Ce n'est pas la 1ère fois que je lis dans un article du BBlog (ou de ses versions) l'emploi du terme "schyzophrénie" utilisé pour désigner ce que ressentent certains immigrés maghrébins.
Certains sont élevés dans la nostalgie du pays d'origine de leur parents, que ceux-ci ont fui, mais ne sont pas vus comme Français en France, et j'imagine pas comme Algériens, en Algérie.
Sacré trouble identitaire.
Et la responsabilité de cette schyzophrénie ne serait-elle donc qu'imputable à ces vilains Français qui les rejettent ?...
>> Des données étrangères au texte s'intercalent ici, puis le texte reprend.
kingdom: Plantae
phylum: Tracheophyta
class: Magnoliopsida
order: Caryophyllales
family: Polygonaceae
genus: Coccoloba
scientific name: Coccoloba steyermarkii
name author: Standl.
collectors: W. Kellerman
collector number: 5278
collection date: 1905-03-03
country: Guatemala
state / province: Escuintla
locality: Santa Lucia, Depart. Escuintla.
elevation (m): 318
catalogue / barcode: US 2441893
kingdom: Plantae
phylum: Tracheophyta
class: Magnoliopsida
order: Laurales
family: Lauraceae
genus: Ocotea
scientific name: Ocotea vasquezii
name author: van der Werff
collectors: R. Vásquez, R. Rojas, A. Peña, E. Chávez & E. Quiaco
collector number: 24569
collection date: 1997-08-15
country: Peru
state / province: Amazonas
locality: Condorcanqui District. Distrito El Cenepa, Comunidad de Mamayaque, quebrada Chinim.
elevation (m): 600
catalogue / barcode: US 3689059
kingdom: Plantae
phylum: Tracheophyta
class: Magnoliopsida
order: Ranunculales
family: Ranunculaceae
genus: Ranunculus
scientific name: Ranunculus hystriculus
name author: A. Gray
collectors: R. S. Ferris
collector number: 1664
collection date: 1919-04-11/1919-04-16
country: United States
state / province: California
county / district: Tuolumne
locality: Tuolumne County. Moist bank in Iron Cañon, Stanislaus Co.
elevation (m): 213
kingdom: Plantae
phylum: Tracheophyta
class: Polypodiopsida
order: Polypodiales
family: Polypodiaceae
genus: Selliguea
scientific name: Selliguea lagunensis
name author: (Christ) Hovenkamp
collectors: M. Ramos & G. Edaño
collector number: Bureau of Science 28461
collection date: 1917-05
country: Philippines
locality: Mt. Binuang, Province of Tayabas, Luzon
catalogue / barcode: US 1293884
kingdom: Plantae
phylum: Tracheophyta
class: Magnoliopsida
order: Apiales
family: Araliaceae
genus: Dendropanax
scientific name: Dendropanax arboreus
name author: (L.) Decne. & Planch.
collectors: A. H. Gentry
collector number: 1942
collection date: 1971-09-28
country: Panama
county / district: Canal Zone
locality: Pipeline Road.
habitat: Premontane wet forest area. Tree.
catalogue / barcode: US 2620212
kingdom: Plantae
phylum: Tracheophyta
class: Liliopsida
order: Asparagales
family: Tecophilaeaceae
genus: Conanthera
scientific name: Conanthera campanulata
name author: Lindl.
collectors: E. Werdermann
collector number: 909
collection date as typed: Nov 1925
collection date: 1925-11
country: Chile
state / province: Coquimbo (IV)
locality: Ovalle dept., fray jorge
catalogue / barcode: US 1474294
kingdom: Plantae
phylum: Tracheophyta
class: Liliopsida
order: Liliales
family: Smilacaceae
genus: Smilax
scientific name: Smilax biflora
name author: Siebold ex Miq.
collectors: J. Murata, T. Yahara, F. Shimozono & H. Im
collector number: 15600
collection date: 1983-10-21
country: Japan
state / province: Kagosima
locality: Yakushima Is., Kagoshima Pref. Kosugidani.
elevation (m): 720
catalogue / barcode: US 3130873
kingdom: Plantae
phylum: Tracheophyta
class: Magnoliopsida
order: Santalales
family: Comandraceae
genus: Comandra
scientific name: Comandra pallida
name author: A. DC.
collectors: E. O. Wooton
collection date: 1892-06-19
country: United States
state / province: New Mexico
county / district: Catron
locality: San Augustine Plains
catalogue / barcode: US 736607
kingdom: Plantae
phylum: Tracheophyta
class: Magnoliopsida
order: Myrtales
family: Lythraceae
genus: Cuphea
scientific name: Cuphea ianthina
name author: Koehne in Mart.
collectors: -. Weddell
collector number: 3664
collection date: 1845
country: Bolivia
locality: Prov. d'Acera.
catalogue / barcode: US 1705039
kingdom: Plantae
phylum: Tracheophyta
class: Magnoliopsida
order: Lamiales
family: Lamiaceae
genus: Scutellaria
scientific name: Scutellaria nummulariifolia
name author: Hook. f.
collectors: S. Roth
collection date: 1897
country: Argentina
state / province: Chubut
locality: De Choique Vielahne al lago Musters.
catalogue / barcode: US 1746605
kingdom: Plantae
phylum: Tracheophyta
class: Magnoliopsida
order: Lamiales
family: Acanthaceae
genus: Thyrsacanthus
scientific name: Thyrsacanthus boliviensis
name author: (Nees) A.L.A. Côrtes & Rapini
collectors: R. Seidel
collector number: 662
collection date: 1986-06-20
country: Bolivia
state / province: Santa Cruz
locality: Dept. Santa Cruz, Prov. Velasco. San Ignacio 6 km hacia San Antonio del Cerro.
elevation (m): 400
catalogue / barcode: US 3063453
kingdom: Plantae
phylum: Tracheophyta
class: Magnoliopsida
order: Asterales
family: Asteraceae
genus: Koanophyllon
Il existe encore des plaies non cicatrisées entre la France et l'Algérie, des non-dit, des incompréhensions; mais je reste persuadé que tant que nombreux seront à être nostalgiques de leur pays d'origine, ils seront toujours vus comme semi-Français voire pas Français du tout.
A mon sens, on ne peut revendiquer son extraénité avec une sorte de fierté exacerbée, tout en réclamant faire partie de la communauté nationale et en accusant les Français d'être vus comme d'éternels immigrés. Il y a à mon sens un choix à faire; choix que d'autres immigrés, pas forçément européens, ont fait.
Après, quand on quitte son pays car menacés de mort, on sait qu'on n'y reviendra plus. Le deuil est plus douloureux, mais cette rupture permet d'aller de l'avant et évite de ressasser le passé.
C'est peut-être différent lorsqu'on vient en France juste pour remplir la gamelle.